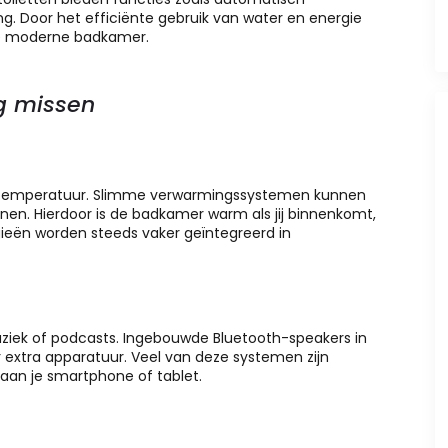
ng. Door het efficiënte gebruik van water en energie
ke moderne badkamer.
ag missen
temperatuur. Slimme verwarmingssystemen kunnen
en. Hierdoor is de badkamer warm als jij binnenkomt,
gieën worden steeds vaker geïntegreerd in
iek of podcasts. Ingebouwde Bluetooth-speakers in
r extra apparatuur. Veel van deze systemen zijn
an je smartphone of tablet.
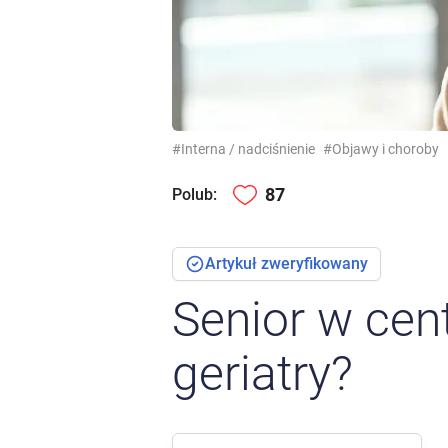
#Interna / nadciśnienie
#Objawy i choroby
87
Polub:
Artykuł zweryfikowany
Senior w cen
geriatry?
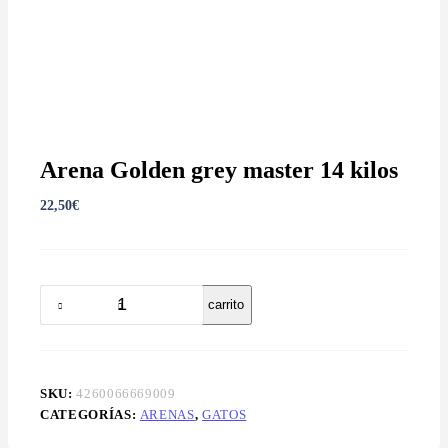
Arena Golden grey master 14 kilos
22,50
€
Añadir al carrito
SKU:
4260066669009
CATEGORÍAS:
ARENAS
,
GATOS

_ _ _ _

Format the text read from all of the records above as a numbered list with one line per item and no blank lines. Leave the pictures out of the answer.

1. ng. Door het efficiënte gebruik van water en energie
2. ke moderne badkamer.
3. ag missen
4. temperatuur. Slimme verwarmingssystemen kunnen
5. en. Hierdoor is de badkamer warm als jij binnenkomt,
6. gieën worden steeds vaker geïntegreerd in
7. iek of podcasts. Ingebouwde Bluetooth-speakers in
8. r extra apparatuur. Veel van deze systemen zijn
9. an je smartphone of tablet.
10. #Interna / nadciśnienie
11. #Objawy i choroby
12. 87
13. Polub:
14. Artykuł zweryfikowany
15. Senior w cen
16. geriatry?
17. Arena Golden grey master 14 kilos
18. 22,50
19. €
20. Añadir al carrito
21. SKU:
22. 4260066669009
23. CATEGORÍAS:
24. ARENAS
25. ,
26. GATOS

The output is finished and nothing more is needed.